AWS has always led the way on the most performant technology, both on storage and compute. What AWS has done recently is launch all of their instances based on their nitro hypervisor which takes all the hypervisor load off the VM and allows the workloads to get access to all of the resource on compute. Nitro was, in effect, an add-on component to every VM. This allows for unparalleled performance.

Additionally, AWS is innovating into its own chips and own chip design, and is releasing its G Class of families which have already shown to be not just cheaper but higher performing than other chip providers. This gives every indication that AWS will continue to lead the way on performance. When running SAP, one of the biggest complaints end users typically have is a lack of performance. Overall performance and performance when you need it is one of the biggest benefits IT departments can give to their customers so choosing the most performant platform for your systems is table stakes.

Ecosystem

Another benefit of public cloud is that it has an open API. This means that it is a publicly available application programming interface so developers in offices (and garages and living rooms) all over the world are coding. This is an example of hyperscalers and their partner ecosystems adding a significant amount of additional innovation that their customers can access directly. As a result, we consistently see brand new use cases for BI, speech, chatbotting and other great technologies that can integrate very simply with public cloud.

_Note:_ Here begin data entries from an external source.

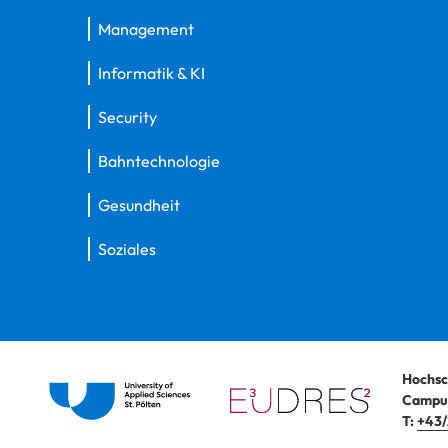
Management
Informatik & KI
Security
Bahntechnologie
Gesundheit
Soziales
Hochsc
Campus
T:
+43/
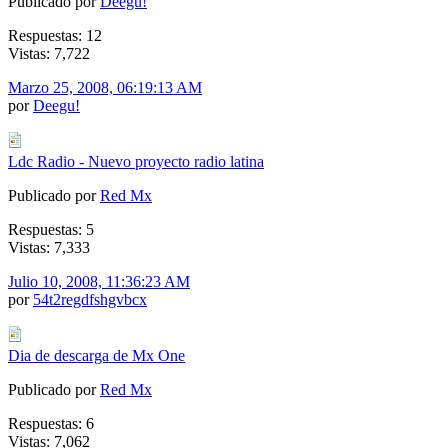
Publicado por
Deegu!
Respuestas: 12
Vistas: 7,722
Marzo 25, 2008, 06:19:13 AM
por
Deegu!
Ldc Radio - Nuevo proyecto radio latina
Publicado por
Red Mx
Respuestas: 5
Vistas: 7,333
Julio 10, 2008, 11:36:23 AM
por
54t2regdfshgvbcx
Dia de descarga de Mx One
Publicado por
Red Mx
Respuestas: 6
Vistas: 7,062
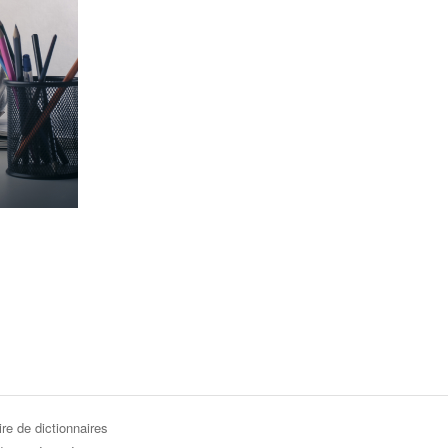
re de dictionnaires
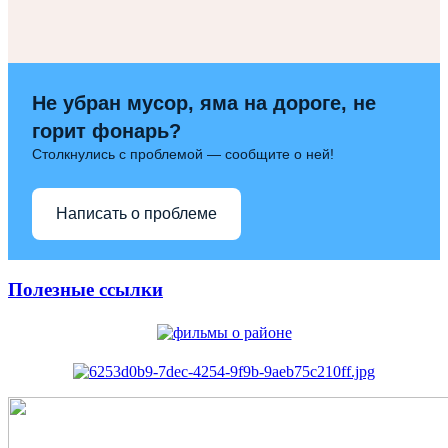
Не убран мусор, яма на дороге, не
горит фонарь?
Столкнулись с проблемой — сообщите о ней!
Написать о проблеме
Полезные ссылки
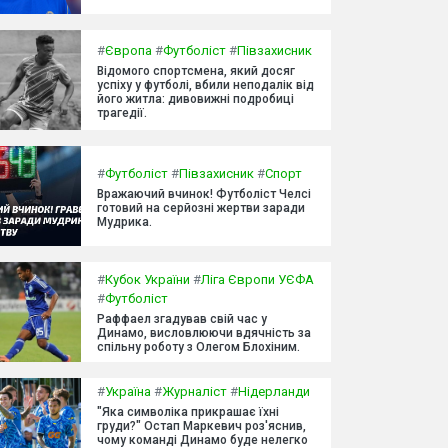
#
Європа
#
Футболіст
#
Півзахисник
Відомого спортсмена, який досяг
успіху у футболі, вбили неподалік від
його житла: дивовижні подробиці
трагедії.
#
Футболіст
#
Півзахисник
#
Спорт
Вражаючий вчинок! Футболіст Челсі
готовий на серйозні жертви заради
Мудрика.
#
Кубок України
#
Ліга Європи УЄФА
#
Футболіст
Раффаел згадував свій час у
Динамо, висловлюючи вдячність за
спільну роботу з Олегом Блохіним.
#
Україна
#
Журналіст
#
Нідерланди
"Яка символіка прикрашає їхні
груди?" Остап Маркевич роз'яснив,
чому команді Динамо буде нелегко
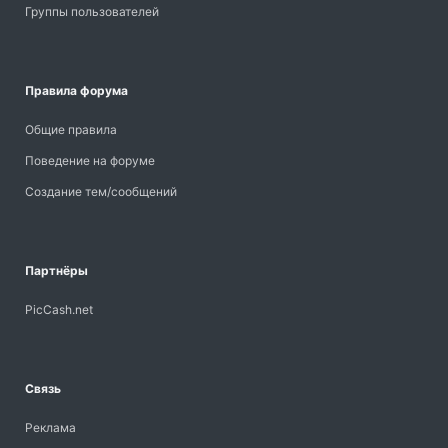
Группы пользователей
Правила форума
Общие правила
Поведение на форуме
Создание тем/сообщений
Партнёры
PicCash.net
Связь
Реклама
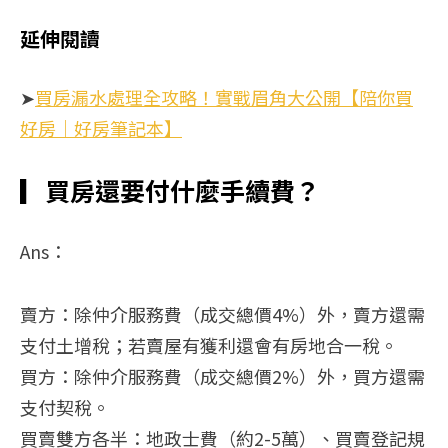
延伸閱讀
➤
買房漏水處理全攻略！實戰眉角大公開【陪你買
好房｜好房筆記本】
▎
買房還要付什麼手續費？
Ans：
賣方：除仲介服務費（成交總價4%）外，賣方還需
支付土增稅；若賣屋有獲利還會有房地合一稅。
買方：除仲介服務費（成交總價2%）外，買方還需
支付契稅。
買賣雙方各半：地政士費（約2-5萬）、買賣登記規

This proves once again that public cloud is a platform best suited for future innovation. It also suggests that the amount of innovation is directly related to the number of partners that hyperscalers have as part of their ecosystem. AWS has, by far, the most, and that is very important if you want to have access to these third-party capabilities. You will probably find that they enable these capabilities for AWS before any other hyperscaler. The more customers that are on a platform, the more partners will do development there which means the more traction there is for the new customers. This “network effect” is something that AWS has done well for 10 years and is something that is very difficult for others to catch up on. 

Automation

Ultimately, automation is the most important secret ingredient of them all. Automation not only allows you to do things automatically, remotely and quickly, but also with more quality. Quality builds for installed software systems, like SAP, are essential.

Classically run on-premise, most people spend their time trying to “keep the lights on” for SAP and maintaining and fixing things manually. The downside of that is people make mistakes. Manual steps are inherently risky, and you could end up with situations where Dev might have a different kernel patch version than COS, which might have a different version than Production. Suddenly, you get unexpected defects when you run workloads on production. The way to avoid this is through automation. Automation will remove the manual errors and ensure that there is a repeatable and reliable process for both the build and maintenance of the SAP landscape. This higher quality ensures that you can reduce the noise in the environment and reduce the amount of work and cost to maintain the system.

Another plus of automation is the agility it enables. Suddenly, you can do things faster. So, when users want a system refresh, or a restore from a backup, or to patch a system, etc., these things can now be done much more quickly. And, with automation, you can surface it into a portal that will allow end users or project team members to self-serve on the maintenance of the landscape. This agility delivers satisfaction to the project team as they can try out new ideas quickly. This is, of course, the fundamental premise of innovation – the ability to try something quickly, fail at it fast or, if it does work, promote it quickly into production. If you want to innovate, you need to be agile, and if you want to be agile you must automate.

 

About the author:

About Eamonn O’Neill is the co-founder of Lemongrass and EVP for the Americas region. With over 27 years’ experience in the SAP arena, O’Neill brings a strong mix of technical and business leadership to the team. After founding Lemongrass in 2008, O’Neill pioneered the SAP on AWS line of business, which quickly became the only service Lemongrass offered.